Dr John Irving, Reader in Historical Musicology in the Department of Music has recently completed the first stage of an AHRB-funded scheme of research into a large-scale anthology of 18th-century solo keyboard music.

Nuremberg publisher Johann Ulrich Haffner's Oeuvres melées appeared in 12 volumes (each containing six solo keyboard sonatas) between 1755 and 1766.  The repertoire was aimed at a growing market of amateur players and contains a wide variety of interesting material, varied in scope and technical demands and sometimes specifically intended for teaching purposes at different levels. 

From the musicologist's point of view, it also presents a comprehensive cross-section of keyboard music in varying styles by a wide range of contemporary composers and straddles the evolution of successive baroque, galant and 'classical' modes of expression. 

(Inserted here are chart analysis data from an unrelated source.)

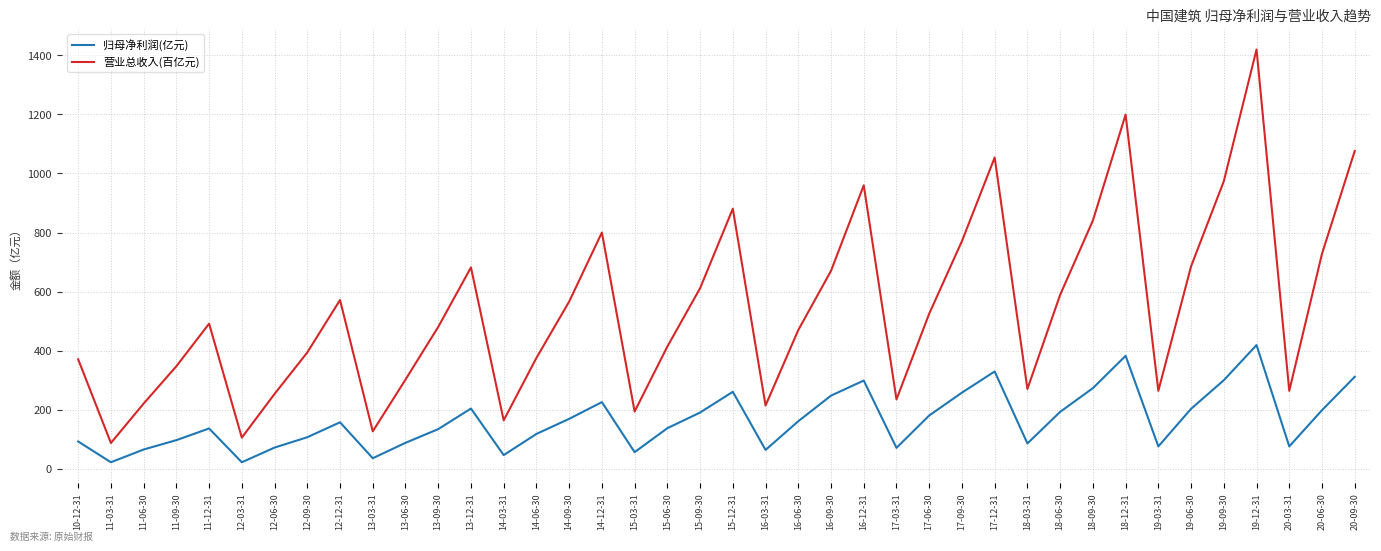

Does the chart have visible grid lines?

Yes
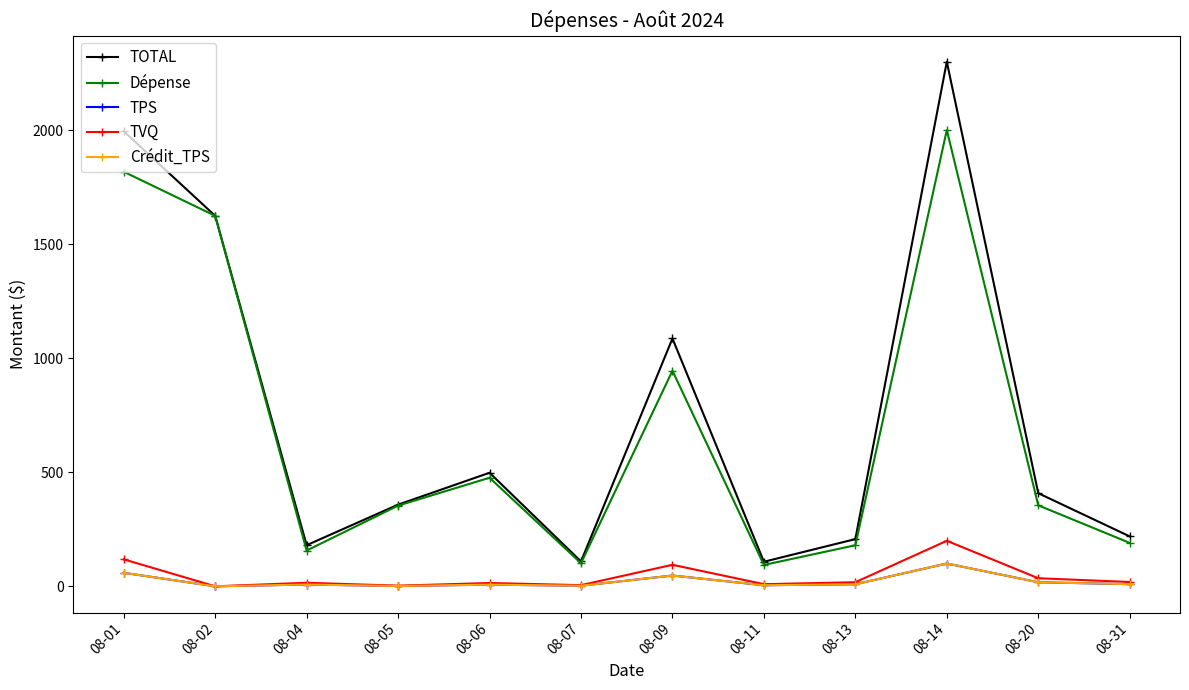

What is the value of the Crédit_TPS point at the 1st from the left?

59.2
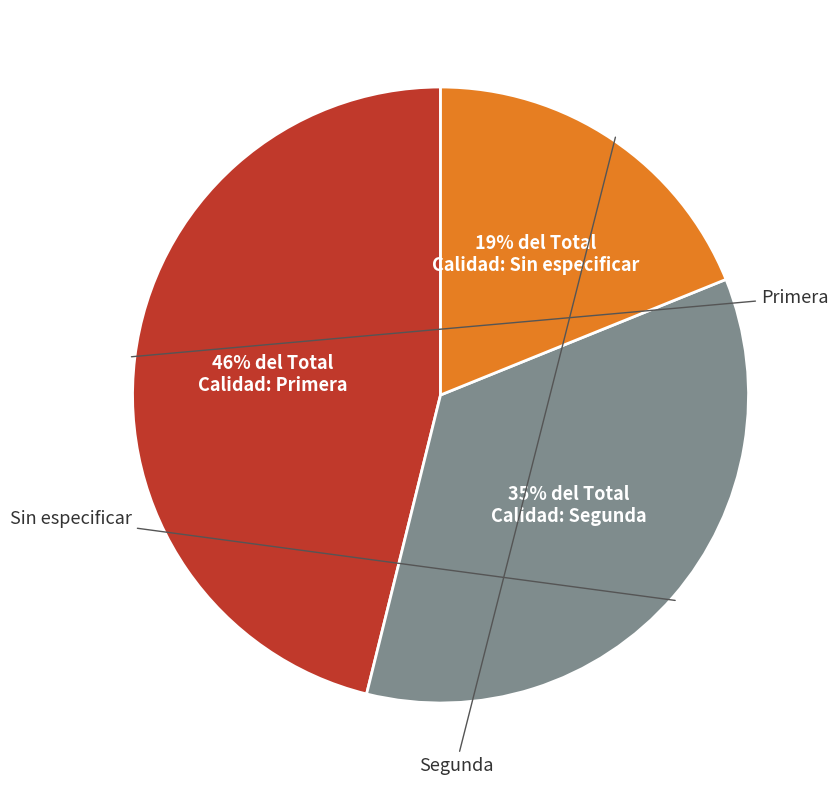

Between Sin especificar and Segunda, which is larger?

Segunda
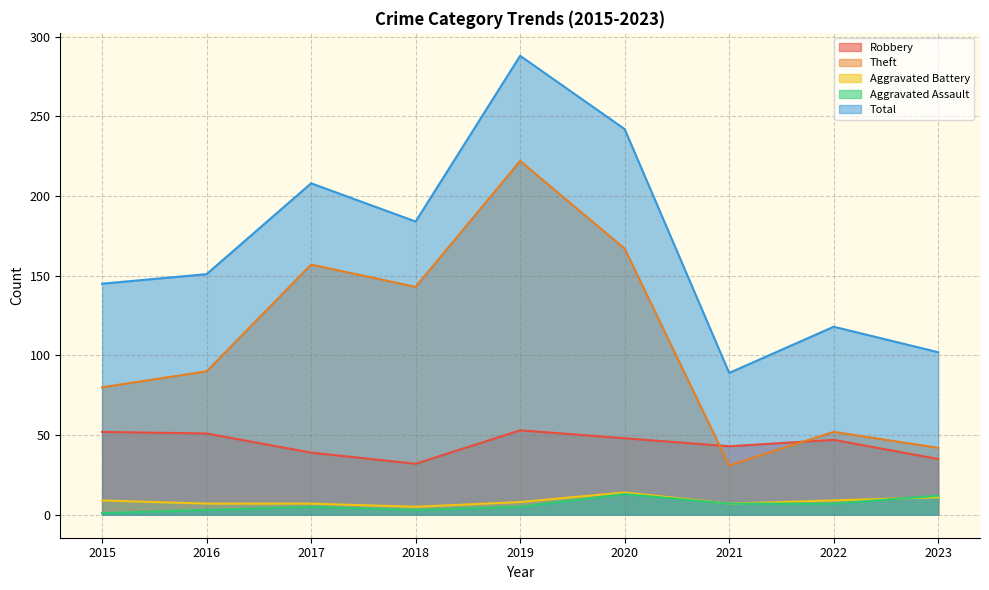

Where do Aggravated Battery and Aggravated Assault first cross each other?

2022 and 2023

Given that our knowledge of the keyboard sonata in the second half of the 18th century is in need of considerable updating (the key text for this area is now roughly half a century old), Haffner's dozen volumes offer a good starting point for revisiting the stylistic and generic issues that will have to underpin a large-scale project to rewrite the developmental and reception history of the sonata in the classic era.

A particular feature of Haffner's anthology is its extraordinary breadth of geographical coverage.  The composers represented were active not just at mainstream centres such as Berlin (represented by such composers as C.P.E. Bach, Benda, Fasch, Kirnberger, Marpurg), Vienna (Wagenseil, Monn) Venice (Galuppi) and Salzburg (Leopold Mozart, Adlgasser, Eberlin), but also 'peripheral' centres such as Copenhagen, Stockholm, St. Petersburg, Prague, Brussels, Lübeck and Cremona, to name but a few. 

Our existing understanding of the classical sonata is underpinned by the concept of a 'centre' and a 'periphery'; reconsidering the status and usefulness of such a relationship will be just one of the issues challenged by this research.